New AI Agent Benchmark ALE Reveals Significant Performance Gaps in Real-World Tasks

Led by the University of California, Berkeley, and involving over 250 industry experts, the research team has introduced the AI Agent Evaluation Benchmark, Agents' Last Exam (ALE). This benchmark comprises 1,490 real-world professional tasks spanning manufacturing, law, healthcare, visual media, and other fields, designed to measure AI performance in long-term, economically valuable workflows. Results show that while current mainstream models achieve high scores on traditional benchmarks, their average complete pass rate on the most difficult level of ALE is only 2.6%, with the best configuration reaching just 8.6%. The research team notes that the primary bottleneck in current systems lies in domain knowledge rather than execution capability, with model selection having approximately three times the impact of agent frameworks. As a continuously updated benchmark, ALE will expand to include new workflows and industries in the future.

Article author and source: 36Kr

A research team led by the University of California, Berkeley, in collaboration with over 250 industry experts, has introduced the new AI Agent evaluation benchmark ALE to address the limitation of existing benchmarks in continuously measuring AI performance in real-world, long-duration, economically valuable tasks.

Paper link: https://arxiv.org/abs/2606.05405

What is the final exam about?

The Agents' Last Exam (ALE) is an AI agent evaluation benchmark developed by over 250 industry experts to measure AI performance in long-term, economically valuable real-world workflows.

To test whether AI can perform real-world tasks on a computer like a human, the research team collected 1,490 tasks spanning fields such as manufacturing, law, healthcare, and visual media. These tasks were drawn from the daily work of real professionals: some required the AI to create 3D models, while others asked it to perform chroma keying and video compositing in DaVinci Resolve.

Figure | Distribution of 1,490 task instances under the ALE classification system

Compared to common question-answering or short-task benchmarks, these tasks place higher demands on agents. The research team refers to such agents as Generalist Computer-Use Agents (GCUAs): they must not only interact with interfaces but also execute command-line operations, handle files, write code, invoke tools, and complete entire workflows.

Figure | Typical GCUA framework structure.

To test the true capabilities of these agents, ALE provides a comprehensive set of task environments that can be executed and scored. During execution, the task scripts handle loading the tasks, setting up the environment, and final scoring, while the agent observes the environment, selects actions, and continuously performs them based on the task description. After the task is completed, the script directly evaluates the results—93.2% of tasks can be automatically scored without manual intervention.

Figure | Task Construction Process.

How did you do on the exam?

The research team noted that, when considering only the most difficult tier of tasks, the current best-performing configuration—Codex + GPT-5.5—achieved a full pass rate of just 8.6%; the average full pass rate across mainstream systems provided by the research team was 2.6%.

The research team listed several specific failure cases. In the music transcription task, which required submission of a score PDF, MIDI file, and interface screenshots, the AI only exported the MIDI file and received a score of 0. In the injection molding simulation task, the AI completed the simulation and exported results in Moldex3D but failed to consistently extract key values, resulting in a score of 0.4762. In the green screen compositing task, although the AI exported a video, the output did not meet the reference requirements, earning it a score of 0 as well.

Figure | Main results of ALE.

Figure | Overview of Experimental Analysis.

The research team then categorized the causes of failure. For example, with Claude Code + Opus 4.7, 31% were due to comprehension issues, 47% to methodological issues, and 22% to execution issues—comprehension and methodological issues together accounted for approximately 80%. Based on this, the research team concluded that the primary bottleneck in current systems lies in domain knowledge, not execution capability.

The research team also compared the impact of different models and agent frameworks. The results showed that the differences caused by switching models were significantly greater than those caused by switching agent frameworks.
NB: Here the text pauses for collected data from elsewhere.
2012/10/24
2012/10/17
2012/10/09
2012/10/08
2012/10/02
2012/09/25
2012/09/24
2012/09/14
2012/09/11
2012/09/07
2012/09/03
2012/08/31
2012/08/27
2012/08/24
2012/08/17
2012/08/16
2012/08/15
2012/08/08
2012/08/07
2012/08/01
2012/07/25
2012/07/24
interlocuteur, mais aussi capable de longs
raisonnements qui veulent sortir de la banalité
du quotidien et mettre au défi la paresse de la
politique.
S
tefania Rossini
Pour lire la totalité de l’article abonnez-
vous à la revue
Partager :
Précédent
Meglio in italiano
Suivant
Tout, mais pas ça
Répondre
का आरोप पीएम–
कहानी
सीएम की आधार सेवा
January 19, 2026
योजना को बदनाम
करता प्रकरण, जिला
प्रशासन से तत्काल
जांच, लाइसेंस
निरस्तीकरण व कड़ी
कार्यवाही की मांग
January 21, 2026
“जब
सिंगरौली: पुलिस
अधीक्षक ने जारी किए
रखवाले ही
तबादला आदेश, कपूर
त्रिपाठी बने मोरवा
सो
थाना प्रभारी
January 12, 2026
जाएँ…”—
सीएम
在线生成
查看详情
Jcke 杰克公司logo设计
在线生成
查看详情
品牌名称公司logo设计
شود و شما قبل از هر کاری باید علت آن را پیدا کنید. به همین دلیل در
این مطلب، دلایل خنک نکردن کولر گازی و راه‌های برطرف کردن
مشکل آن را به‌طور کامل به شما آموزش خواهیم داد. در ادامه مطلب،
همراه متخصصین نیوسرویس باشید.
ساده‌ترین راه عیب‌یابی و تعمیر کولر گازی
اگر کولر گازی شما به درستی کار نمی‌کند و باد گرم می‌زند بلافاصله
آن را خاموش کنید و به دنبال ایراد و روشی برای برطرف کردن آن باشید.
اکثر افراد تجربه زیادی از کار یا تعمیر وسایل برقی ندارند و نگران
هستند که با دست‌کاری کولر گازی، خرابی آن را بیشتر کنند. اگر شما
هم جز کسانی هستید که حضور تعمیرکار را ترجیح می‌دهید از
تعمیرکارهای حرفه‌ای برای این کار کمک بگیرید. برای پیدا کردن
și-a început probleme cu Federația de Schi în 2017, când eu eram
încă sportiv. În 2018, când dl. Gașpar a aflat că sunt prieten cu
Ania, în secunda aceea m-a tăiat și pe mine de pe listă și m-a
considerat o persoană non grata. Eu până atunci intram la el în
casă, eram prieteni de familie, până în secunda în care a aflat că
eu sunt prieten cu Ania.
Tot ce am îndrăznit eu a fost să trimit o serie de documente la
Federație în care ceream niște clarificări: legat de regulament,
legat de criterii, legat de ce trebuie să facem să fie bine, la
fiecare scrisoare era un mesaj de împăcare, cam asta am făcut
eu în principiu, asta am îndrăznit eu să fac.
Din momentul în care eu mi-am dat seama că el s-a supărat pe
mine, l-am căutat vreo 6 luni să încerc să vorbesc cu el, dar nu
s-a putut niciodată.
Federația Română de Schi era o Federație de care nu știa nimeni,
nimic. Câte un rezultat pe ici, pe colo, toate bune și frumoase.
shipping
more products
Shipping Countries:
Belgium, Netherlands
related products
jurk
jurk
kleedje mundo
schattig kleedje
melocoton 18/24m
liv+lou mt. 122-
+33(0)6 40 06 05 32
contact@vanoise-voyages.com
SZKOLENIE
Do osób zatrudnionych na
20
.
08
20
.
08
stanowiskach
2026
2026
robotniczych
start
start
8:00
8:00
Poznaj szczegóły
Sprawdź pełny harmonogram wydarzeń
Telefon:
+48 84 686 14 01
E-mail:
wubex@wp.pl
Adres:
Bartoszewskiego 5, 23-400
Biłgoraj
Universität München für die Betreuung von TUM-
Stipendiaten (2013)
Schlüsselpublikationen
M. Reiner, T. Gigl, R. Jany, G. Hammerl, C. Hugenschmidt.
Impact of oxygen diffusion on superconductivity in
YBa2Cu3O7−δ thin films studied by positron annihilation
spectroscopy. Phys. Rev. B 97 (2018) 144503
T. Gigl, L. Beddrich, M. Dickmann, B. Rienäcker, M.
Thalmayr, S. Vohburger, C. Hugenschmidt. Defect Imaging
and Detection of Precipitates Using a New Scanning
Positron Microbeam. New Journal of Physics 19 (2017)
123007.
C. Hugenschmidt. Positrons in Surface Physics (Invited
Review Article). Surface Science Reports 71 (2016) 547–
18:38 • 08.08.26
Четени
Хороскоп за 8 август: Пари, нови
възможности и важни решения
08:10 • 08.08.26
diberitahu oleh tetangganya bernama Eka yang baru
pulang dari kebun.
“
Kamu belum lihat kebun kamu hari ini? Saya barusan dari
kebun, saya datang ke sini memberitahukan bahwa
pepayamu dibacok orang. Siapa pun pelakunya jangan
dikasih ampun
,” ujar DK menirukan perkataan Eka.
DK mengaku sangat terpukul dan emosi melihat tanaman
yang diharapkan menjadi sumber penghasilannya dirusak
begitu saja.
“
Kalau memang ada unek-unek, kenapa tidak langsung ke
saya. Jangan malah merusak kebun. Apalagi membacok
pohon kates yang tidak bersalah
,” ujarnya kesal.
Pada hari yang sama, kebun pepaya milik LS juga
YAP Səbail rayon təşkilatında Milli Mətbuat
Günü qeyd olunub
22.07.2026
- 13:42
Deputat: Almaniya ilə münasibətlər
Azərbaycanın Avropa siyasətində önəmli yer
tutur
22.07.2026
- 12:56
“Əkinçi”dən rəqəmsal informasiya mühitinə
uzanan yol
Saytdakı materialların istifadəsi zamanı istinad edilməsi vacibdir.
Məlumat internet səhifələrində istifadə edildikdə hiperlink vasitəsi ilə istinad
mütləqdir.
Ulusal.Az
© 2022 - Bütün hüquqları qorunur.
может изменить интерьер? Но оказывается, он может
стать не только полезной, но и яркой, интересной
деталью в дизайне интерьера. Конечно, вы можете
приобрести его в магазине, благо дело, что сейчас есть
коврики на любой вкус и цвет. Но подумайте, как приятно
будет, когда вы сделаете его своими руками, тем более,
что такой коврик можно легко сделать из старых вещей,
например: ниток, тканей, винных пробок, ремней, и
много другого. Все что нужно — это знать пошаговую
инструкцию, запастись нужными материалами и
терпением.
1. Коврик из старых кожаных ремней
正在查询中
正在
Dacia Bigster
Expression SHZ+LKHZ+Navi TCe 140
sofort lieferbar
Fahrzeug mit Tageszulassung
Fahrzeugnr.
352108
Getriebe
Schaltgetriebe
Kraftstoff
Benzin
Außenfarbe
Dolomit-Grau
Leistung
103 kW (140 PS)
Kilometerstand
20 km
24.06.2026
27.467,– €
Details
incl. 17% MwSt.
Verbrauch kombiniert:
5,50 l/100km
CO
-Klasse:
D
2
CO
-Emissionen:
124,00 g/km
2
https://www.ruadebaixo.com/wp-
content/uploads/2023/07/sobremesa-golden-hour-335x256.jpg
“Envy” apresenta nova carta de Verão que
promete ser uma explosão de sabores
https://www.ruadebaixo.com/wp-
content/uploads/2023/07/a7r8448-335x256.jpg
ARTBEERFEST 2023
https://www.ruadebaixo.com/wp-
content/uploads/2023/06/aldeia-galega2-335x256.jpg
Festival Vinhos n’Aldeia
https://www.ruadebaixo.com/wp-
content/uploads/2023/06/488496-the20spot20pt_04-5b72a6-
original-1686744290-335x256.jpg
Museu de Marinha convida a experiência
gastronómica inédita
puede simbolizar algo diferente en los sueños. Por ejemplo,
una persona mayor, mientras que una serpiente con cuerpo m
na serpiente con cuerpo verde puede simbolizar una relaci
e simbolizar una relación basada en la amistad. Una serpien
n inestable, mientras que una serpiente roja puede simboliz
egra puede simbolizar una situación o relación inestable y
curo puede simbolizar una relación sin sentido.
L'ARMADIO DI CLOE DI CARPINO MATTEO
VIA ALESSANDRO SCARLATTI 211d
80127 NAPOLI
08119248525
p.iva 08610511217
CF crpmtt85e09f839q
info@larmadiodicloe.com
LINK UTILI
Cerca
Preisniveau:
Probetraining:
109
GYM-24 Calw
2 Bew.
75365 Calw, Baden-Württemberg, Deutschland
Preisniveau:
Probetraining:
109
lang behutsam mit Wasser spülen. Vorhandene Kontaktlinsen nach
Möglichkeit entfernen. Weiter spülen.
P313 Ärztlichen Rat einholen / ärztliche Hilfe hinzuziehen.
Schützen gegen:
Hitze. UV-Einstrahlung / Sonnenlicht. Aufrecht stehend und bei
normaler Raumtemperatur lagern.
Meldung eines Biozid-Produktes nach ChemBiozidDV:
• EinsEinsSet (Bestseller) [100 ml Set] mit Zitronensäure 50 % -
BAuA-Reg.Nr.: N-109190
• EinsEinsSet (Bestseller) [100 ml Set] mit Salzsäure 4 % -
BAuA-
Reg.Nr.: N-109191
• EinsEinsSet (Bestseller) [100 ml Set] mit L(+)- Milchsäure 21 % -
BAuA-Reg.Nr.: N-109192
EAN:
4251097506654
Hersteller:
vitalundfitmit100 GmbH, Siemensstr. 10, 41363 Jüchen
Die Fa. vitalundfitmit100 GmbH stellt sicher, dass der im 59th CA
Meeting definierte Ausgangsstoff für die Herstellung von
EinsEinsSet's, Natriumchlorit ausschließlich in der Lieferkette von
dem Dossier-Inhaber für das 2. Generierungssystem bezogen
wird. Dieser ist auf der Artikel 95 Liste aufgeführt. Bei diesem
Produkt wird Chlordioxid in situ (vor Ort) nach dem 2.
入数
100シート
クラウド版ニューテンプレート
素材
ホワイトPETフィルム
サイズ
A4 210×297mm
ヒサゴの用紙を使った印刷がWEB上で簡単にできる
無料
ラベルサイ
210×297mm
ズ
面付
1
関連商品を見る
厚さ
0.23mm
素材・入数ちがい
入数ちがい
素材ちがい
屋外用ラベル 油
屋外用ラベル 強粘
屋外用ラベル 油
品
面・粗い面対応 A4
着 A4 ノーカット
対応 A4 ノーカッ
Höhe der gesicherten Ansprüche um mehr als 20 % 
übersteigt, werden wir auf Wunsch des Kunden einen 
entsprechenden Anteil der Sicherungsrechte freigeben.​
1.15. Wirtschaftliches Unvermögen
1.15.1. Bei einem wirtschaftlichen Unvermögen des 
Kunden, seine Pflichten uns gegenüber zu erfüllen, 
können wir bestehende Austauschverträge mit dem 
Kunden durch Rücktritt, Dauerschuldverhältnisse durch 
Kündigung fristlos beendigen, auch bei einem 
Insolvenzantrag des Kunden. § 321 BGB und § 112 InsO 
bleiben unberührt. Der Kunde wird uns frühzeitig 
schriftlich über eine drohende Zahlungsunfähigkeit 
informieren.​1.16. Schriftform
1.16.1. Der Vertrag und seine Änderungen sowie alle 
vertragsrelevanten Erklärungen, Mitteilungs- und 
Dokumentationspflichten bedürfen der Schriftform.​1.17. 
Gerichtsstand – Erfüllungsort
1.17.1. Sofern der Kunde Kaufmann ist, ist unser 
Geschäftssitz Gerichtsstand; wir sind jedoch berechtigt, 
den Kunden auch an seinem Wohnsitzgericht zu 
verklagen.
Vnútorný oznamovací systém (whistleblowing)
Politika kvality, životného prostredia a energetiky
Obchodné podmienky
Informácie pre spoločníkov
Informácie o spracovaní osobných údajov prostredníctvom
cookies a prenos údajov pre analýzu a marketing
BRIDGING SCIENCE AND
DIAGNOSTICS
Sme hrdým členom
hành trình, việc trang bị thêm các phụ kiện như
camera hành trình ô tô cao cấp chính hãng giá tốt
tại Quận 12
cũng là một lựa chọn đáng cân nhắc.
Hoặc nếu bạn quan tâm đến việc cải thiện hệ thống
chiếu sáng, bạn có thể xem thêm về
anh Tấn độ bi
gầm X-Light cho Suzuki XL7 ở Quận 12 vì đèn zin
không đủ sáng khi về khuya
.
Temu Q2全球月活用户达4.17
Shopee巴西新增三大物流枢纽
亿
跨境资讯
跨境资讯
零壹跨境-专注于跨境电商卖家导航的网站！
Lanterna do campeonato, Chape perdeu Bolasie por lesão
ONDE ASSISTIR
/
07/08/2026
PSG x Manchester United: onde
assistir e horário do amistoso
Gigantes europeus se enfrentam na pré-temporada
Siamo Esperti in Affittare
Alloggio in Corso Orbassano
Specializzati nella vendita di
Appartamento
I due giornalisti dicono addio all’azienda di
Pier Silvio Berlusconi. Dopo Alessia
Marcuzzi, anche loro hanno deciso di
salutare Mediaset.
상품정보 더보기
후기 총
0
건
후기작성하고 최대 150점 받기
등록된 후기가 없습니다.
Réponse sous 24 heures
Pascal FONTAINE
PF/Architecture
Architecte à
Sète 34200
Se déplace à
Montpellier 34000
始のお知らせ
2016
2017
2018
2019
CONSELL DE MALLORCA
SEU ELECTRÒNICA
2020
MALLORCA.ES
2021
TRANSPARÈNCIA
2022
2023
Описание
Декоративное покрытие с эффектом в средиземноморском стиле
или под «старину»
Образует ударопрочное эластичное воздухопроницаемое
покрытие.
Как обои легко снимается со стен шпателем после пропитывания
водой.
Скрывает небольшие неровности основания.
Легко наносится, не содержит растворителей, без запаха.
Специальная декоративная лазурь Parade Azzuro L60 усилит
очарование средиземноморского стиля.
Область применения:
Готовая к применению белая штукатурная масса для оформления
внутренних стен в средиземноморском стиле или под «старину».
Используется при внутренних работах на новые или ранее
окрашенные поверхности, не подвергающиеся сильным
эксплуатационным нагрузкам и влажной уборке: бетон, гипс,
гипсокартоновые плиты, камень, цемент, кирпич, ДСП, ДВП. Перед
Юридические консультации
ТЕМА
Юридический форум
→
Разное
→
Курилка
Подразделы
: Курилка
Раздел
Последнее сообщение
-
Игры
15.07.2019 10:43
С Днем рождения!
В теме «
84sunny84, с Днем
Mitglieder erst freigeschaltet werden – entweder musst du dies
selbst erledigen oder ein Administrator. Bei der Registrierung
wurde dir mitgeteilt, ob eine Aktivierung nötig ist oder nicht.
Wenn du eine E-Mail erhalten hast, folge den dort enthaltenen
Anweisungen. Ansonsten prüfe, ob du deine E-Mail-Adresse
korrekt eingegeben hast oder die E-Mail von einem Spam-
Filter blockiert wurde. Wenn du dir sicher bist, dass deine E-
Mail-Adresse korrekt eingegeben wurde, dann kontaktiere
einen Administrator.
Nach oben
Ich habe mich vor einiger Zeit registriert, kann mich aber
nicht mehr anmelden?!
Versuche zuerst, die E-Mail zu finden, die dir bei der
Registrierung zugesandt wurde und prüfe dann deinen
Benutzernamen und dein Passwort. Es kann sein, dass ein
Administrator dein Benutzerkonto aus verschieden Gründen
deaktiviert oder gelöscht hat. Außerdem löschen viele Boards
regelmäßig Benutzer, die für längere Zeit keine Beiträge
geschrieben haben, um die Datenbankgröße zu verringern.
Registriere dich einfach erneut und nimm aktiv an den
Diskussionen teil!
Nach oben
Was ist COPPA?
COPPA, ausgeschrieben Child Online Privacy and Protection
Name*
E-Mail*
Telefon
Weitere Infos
When the agent framework was fixed and only the model was changed, the difference between the highest and lowest overall pass rates was 18 percentage points; when the model was fixed and only the agent framework was changed, this gap was approximately 5 to 6 percentage points. The range of impact from model selection is about three times that of the agent framework.

Shortcomings and Future Directions

The research team also noted that ALE uses SOC 2018 as its occupational classification framework, primarily covering software-based and digital professional tasks. Currently, these tasks are mainly executed on Linux or Windows virtual machines.

In addition, ALE’s coverage across different domains is uneven, with some areas having many tasks and others very few. For example, energy and nuclear engineering has only four task instances, urban and spatial planning has five, and law has fifteen. The public set currently represents only a portion of the full task pool. The research team conducted a test: on Claude Code + Opus 4.7, the correlation coefficient between the pass rates of the public subset and the full task pool across domains was only 0.89.

However, the research team considers ALE to be a continuously updated benchmark. In the future, the task pool will expand to include new workflows and industries, and tasks currently held in the private pool will be regularly rotated into the public set.